Les prix du pétrole ont légèrement reculé mardi après une forte hausse lors de la séance précédente, les marchés pesant les risques géopolitiques croissants dans le Golfe face aux efforts des États-Unis pour maintenir ouvertes les routes maritimes dans le détroit d’Ormuz.
À 05h21 ET (09h21 GMT), le Brent crude reculait de 1,1 % à 113,16 dollars le baril, tandis que le brut américain West Texas Intermediate perdait 1,9 % à 104,37 dollars le baril.
Une hausse alimentée par l’escalade du conflit
Lors de la séance précédente, le Brent avait bondi de plus de 4 %, tandis que le WTI avait gagné environ 6 %, soutenu par l’intensification des affrontements entre les États-Unis et l’Iran, visant à la fois des infrastructures énergétiques et des navires transitant par le détroit.
Des signes suggèrent que l’emprise de l’Iran sur cette voie maritime pourrait s’atténuer. Le groupe maritime A.P. Moller-Maersk A/S a indiqué qu’un transporteur de véhicules battant pavillon américain, exploité par l’une de ses filiales, avait quitté le Golfe via le détroit avec le soutien militaire américain.
Un sentiment de marché fragile
Malgré cela, le sentiment des marchés reste fragile après de nouveaux échanges militaires lundi, lorsque les forces américaines et iraniennes ont lancé de nouvelles attaques dans le Golfe afin d’affirmer leur contrôle sur cette voie stratégique.
Cette escalade a fragilisé une trêve déjà instable et ravivé les craintes de perturbations prolongées de l’approvisionnement mondial en pétrole. Les tensions se sont encore accrues après des frappes iraniennes présumées contre des infrastructures aux Émirats arabes unis, notamment un terminal pétrolier à Fujairah.
« Une nouvelle escalade des tensions dans le Golfe persique a poussé les prix du pétrole et du gaz à la hausse, le marché réévaluant une fois de plus la durée des perturbations de l’offre dans la région », ont déclaré les analystes d’ING dans une note.
Efforts diplomatiques et intervention américaine
Le ministre iranien des Affaires étrangères Abbas Araghchi a déclaré lundi qu’une action militaire ne permettrait pas de résoudre la crise du détroit d’Ormuz, tout en indiquant que des discussions au Pakistan progressaient.

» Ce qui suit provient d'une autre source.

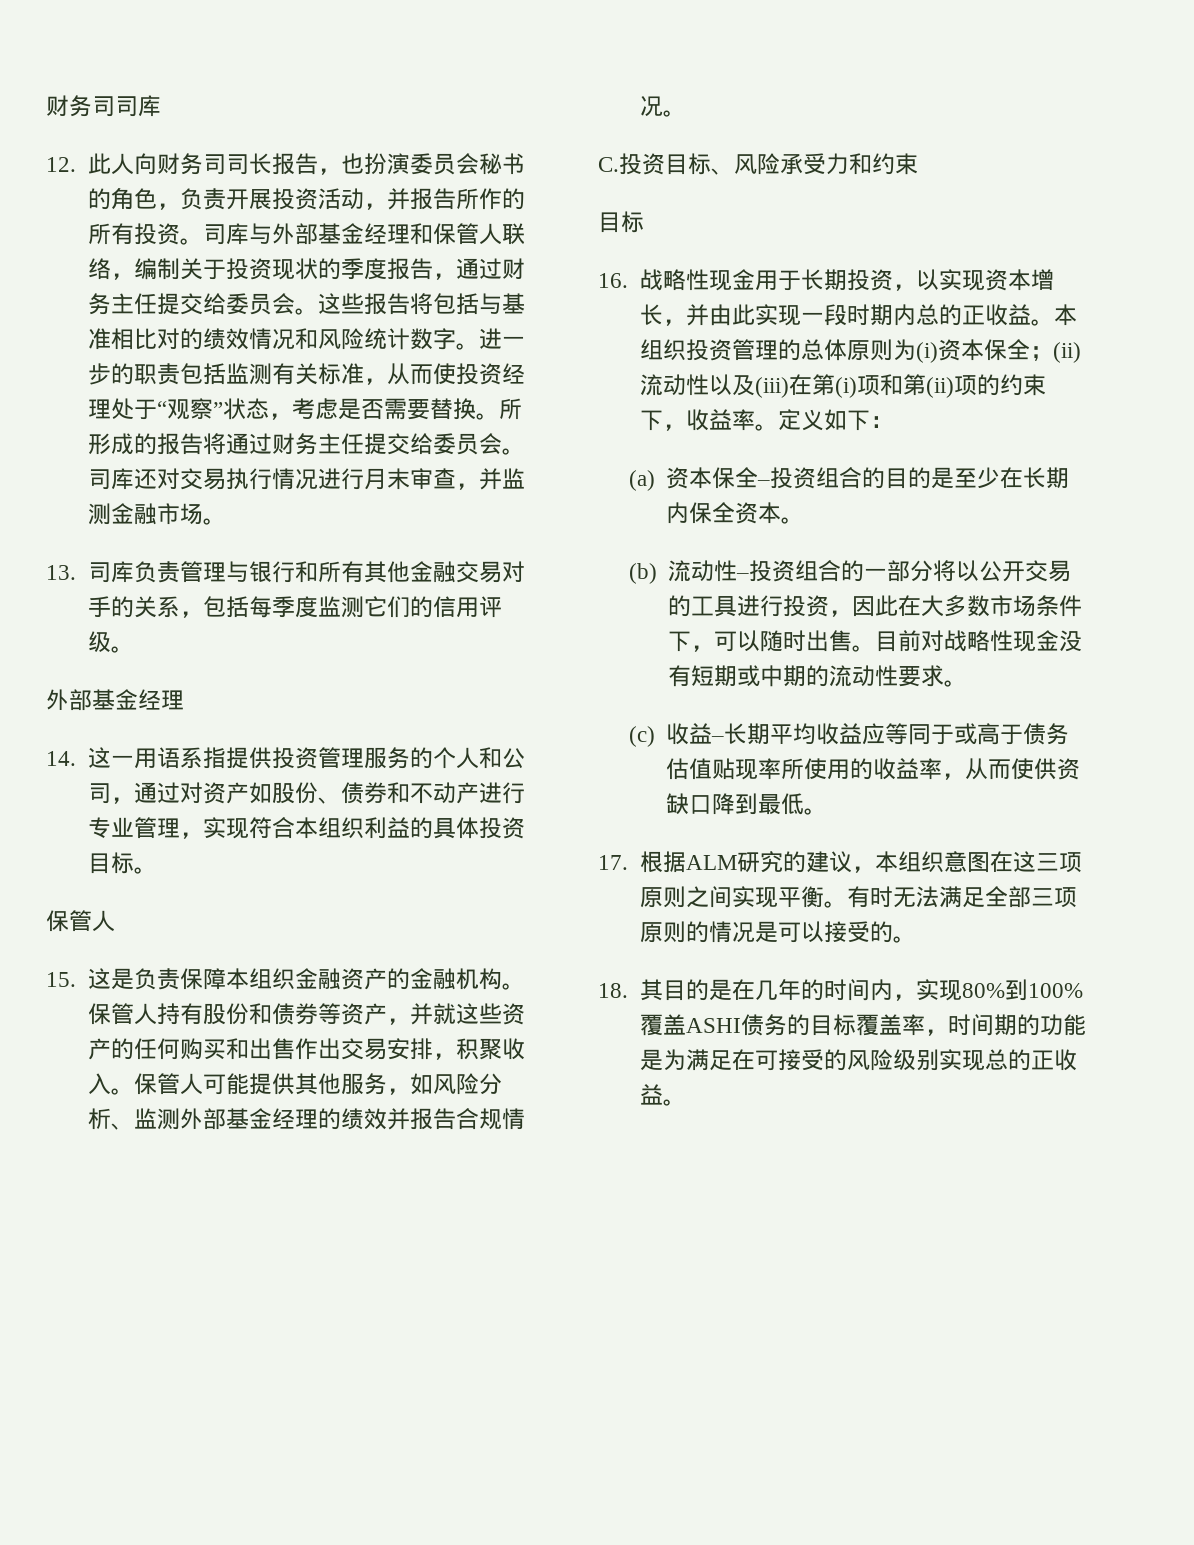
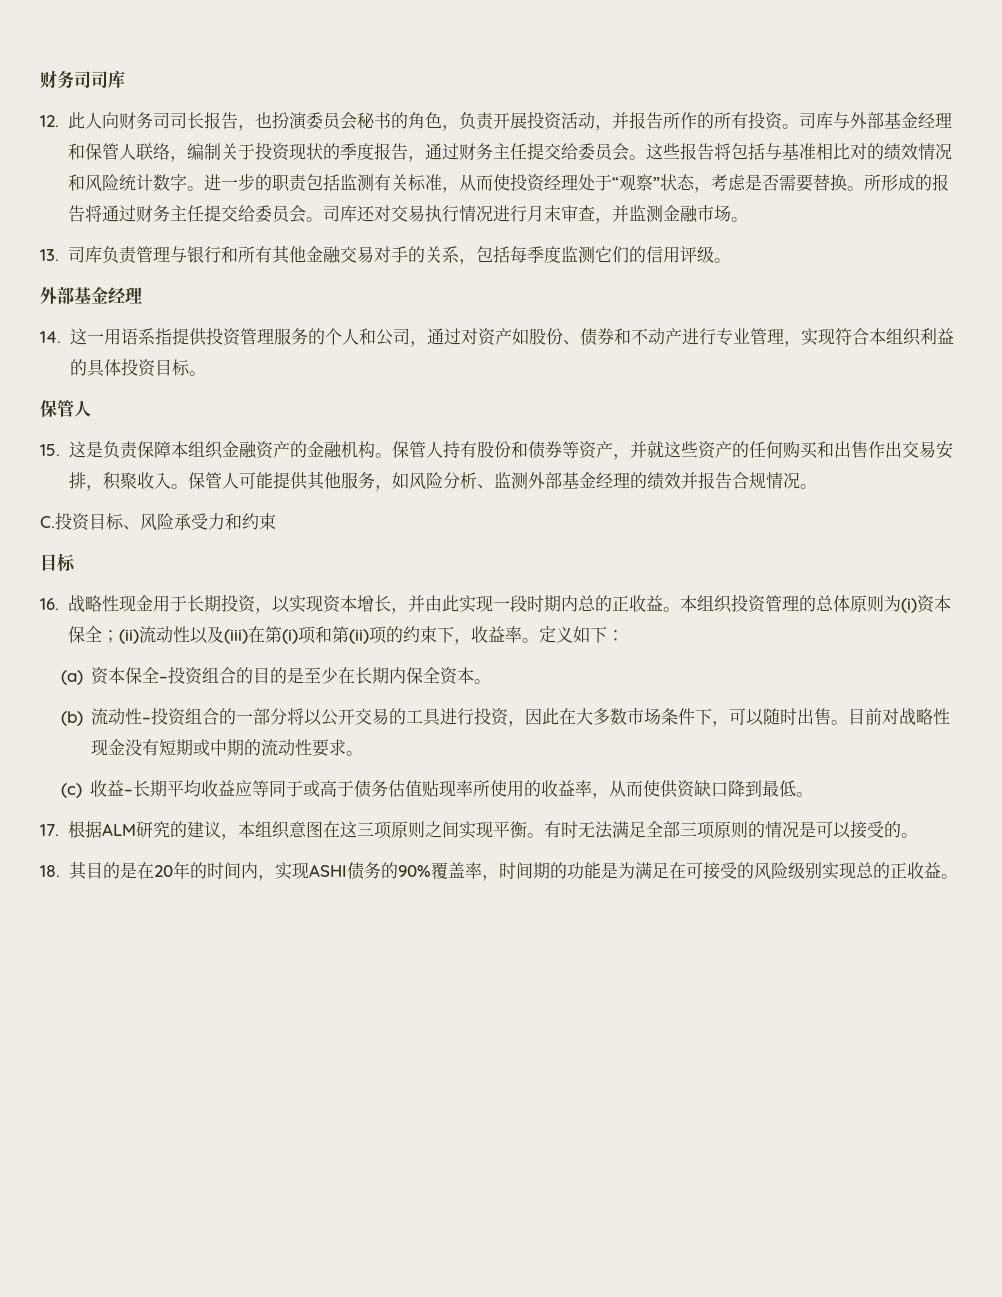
[754,980,778,1000] 几 -> [153,865,173,877] 20
[961,979,1083,1001] [639,1014,686,1036] 80%到100%覆盖 -> (309, 870) none
[809,1014,856,1036] 目标 -> [397,865,431,877] 90%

Le président américain Donald Trump a récemment annoncé une initiative baptisée « Projet Liberté », visant à aider les navires bloqués dans le Golfe grâce à un soutien militaire.
L’opération vise à guider les navires commerciaux vers des routes plus sûres et à rétablir partiellement les flux à travers le détroit d’Ormuz, par lequel transite environ un cinquième de l’approvisionnement mondial en pétrole brut. Les prix du pétrole ont fortement augmenté depuis le début du conflit en février, alimentant les craintes d’un choc inflationniste à l’échelle mondiale.
« Tout soulagement lié au passage des navires bloqués dans le détroit sera temporaire, avec très peu de navires entrant dans le Golfe persique », ont ajouté les analystes d’ING.